Penduduk tetap tunduk pada pembatasan pergerakan yang lebih ketat di sini, menyusul wabah virus yang cepat dan masif di asrama yang dimulai pada akhir Maret.
Selain pergi bekerja atau menjalankan tugas penting, sebagian besar pekerja masih terbatas pada asrama mereka, tetapi dapat mengunjungi pusat rekreasi tertentu pada hari-hari istirahat mereka.
Namun, beberapa pakar kesehatan yang berbicara dengan The Straits Times mengatakan bahwa situasi Covid-19 di asrama telah mereda, dan pihak berwenang dapat mempertimbangkan untuk mencabut pembatasan tersebut, meskipun para ahli berbeda pendapat tentang kapan hal ini dapat dilakukan.
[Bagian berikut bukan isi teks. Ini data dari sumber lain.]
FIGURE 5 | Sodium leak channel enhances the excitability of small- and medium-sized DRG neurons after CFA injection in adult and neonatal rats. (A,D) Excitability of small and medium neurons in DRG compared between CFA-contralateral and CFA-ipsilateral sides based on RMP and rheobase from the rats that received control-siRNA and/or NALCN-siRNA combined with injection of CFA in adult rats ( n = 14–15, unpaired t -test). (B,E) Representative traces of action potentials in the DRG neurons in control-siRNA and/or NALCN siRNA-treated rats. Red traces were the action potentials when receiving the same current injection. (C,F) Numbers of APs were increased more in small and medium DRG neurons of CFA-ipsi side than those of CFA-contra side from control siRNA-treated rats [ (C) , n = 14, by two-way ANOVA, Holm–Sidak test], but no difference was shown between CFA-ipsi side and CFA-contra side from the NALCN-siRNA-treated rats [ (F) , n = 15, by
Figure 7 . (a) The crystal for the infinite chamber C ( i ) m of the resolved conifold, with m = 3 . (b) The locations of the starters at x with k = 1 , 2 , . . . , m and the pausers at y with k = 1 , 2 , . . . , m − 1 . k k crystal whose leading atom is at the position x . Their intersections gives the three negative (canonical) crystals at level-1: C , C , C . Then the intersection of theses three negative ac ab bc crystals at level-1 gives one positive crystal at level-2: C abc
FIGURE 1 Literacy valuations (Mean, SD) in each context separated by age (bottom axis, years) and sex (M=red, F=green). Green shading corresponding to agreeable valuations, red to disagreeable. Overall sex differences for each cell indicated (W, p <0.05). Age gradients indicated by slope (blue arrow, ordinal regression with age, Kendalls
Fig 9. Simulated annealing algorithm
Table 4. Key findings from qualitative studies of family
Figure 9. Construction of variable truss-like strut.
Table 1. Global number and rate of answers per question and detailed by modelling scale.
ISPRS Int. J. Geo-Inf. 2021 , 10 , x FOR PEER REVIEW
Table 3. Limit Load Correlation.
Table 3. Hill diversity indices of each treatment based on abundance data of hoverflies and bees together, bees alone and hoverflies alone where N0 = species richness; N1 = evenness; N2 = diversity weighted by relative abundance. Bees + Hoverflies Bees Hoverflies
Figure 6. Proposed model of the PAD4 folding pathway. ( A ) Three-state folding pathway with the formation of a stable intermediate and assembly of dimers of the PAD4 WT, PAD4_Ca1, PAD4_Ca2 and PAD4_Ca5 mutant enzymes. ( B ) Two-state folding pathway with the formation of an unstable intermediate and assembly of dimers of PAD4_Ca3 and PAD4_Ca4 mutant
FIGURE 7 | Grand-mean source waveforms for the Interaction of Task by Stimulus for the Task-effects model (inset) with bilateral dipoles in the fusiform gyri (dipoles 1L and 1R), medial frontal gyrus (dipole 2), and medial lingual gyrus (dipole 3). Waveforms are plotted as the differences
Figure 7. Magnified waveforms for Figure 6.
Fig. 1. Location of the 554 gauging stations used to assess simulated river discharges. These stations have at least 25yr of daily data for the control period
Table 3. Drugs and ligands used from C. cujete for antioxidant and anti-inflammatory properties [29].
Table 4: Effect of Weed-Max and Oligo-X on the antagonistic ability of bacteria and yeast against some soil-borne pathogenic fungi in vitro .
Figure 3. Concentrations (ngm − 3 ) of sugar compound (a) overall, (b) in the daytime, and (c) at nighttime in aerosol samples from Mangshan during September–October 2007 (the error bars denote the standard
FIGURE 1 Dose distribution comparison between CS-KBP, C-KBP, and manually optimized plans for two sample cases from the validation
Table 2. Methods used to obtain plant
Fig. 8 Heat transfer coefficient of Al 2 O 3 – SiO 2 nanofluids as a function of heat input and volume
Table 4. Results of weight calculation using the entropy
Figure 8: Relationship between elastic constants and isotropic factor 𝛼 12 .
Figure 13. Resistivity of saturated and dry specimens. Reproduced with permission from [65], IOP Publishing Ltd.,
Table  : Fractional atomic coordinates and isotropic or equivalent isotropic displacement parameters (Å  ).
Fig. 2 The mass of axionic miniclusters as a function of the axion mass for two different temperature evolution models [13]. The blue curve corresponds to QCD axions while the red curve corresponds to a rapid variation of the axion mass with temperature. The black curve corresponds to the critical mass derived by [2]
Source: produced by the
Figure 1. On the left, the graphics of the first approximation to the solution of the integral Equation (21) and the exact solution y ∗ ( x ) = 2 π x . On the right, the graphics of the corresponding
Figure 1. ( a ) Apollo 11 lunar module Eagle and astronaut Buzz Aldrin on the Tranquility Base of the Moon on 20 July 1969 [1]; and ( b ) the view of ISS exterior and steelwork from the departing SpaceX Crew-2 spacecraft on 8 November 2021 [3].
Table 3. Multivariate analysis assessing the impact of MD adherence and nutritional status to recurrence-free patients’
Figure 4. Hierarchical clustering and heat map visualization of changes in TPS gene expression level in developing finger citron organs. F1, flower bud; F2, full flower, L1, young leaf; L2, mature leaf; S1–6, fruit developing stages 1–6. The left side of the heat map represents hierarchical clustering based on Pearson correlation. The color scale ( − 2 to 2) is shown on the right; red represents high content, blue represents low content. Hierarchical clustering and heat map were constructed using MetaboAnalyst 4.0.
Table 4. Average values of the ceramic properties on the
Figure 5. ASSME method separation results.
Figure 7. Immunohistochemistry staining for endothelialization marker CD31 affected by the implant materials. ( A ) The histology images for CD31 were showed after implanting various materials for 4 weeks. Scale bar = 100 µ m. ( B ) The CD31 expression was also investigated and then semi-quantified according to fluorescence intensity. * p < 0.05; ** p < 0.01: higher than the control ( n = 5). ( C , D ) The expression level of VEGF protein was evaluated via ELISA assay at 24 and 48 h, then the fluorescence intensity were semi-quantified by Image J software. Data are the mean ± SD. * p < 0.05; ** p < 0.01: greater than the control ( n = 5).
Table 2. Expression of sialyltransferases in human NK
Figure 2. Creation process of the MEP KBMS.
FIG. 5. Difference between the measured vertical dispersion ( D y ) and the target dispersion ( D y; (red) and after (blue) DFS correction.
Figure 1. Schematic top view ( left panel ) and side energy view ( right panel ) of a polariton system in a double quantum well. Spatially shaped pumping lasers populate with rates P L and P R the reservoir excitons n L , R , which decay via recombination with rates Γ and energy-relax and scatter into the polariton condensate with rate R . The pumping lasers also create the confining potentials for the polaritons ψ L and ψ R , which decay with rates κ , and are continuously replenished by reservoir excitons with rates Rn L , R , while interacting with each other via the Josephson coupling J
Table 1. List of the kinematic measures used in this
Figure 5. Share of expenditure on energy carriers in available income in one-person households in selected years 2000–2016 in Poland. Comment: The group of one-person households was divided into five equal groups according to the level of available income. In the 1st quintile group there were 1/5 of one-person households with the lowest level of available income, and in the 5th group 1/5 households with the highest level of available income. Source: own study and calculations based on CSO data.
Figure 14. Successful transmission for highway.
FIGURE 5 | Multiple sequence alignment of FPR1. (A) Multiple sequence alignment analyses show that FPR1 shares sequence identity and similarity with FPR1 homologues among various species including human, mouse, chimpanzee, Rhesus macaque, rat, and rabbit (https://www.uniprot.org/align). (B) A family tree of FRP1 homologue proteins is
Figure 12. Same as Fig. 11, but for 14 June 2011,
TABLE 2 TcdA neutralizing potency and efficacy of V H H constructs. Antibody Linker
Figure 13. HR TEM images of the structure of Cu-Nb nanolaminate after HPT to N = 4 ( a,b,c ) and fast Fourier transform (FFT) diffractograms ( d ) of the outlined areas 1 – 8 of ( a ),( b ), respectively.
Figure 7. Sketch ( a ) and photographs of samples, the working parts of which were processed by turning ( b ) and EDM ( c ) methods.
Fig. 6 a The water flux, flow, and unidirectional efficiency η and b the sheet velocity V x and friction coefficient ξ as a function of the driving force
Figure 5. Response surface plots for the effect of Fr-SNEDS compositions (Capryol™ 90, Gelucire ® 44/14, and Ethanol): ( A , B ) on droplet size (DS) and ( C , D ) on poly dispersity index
Spesialis penyakit menular Leong Hoe Nam mengatakan pihak berwenang sekarang dapat mempertimbangkan untuk memberi para pekerja lebih banyak kebebasan untuk bergerak di masyarakat, mengingat Singapura melewati batas 14 hari tanpa infeksi di asrama Rabu lalu. Infeksi terakhir di asrama dilaporkan pada 10 November.
Sudah ada banyak perlindungan untuk mencegah wabah lain di asrama, seperti penyaringan rutin pekerja, wajib memakai masker dan aturan jarak sosial, kata Dr Leong.
Meskipun akan memakan waktu 28 hari, atau dua siklus inkubasi virus, untuk sepenuhnya memastikan bahwa asrama bebas dari Covid-19, Dr Leong mengatakan garis waktu ini dapat dipersingkat karena langkah-langkah ekstensif yang ada.
Bahkan jika orang yang terinfeksi keluar ke masyarakat, penyakit ini seharusnya tidak menyebar jika semua orang mematuhi tindakan pemakaian masker dan aturan jarak sosial, katanya. “Dengan argumen ini, masuk akal bagi pekerja asing untuk memiliki beberapa normalitas.”
Profesor Teo Yik Ying, dekan Sekolah Kesehatan Masyarakat Saw Swee Hock Universitas Nasional Singapura, mengatakan para pekerja harus diizinkan kembali ke komunitas ketika Singapura beralih ke fase pembukaan kembali berikutnya, karena itu berarti seluruh komunitas siap untuk pelacakan dan pengujian kontak cepat.
Pihak berwenang mengatakan bahwa Singapura akan memasuki fase 3 pembukaan kembali hanya ketika sekitar 70 persen populasi berpartisipasi dalam TraceTogether, program pelacakan kontak yang didukung teknologi.
“Dengan meluasnya penggunaan TraceTogether, jauh lebih mungkin untuk menghentikan wabah dengan cepat melalui pelacakan kontak yang agresif, pengujian dan karantina,” kata Prof Teo.
Dr Ling Li Min, seorang dokter penyakit menular, mendesak agar berhati-hati, mencatat bahwa ada “kantong infeksi tanpa gejala yang mengintai”. Ini terbukti dengan kasus-kasus baru yang muncul setelah 15 hari tidak ada infeksi di masyarakat, katanya. Tiga kasus seperti itu telah dilaporkan sejak Kamis lalu (26 November).
Dia menambahkan bahwa diharapkan pihak berwenang mengambil “pendekatan mantap dan bertahap” dalam melonggarkan langkah-langkah ketat.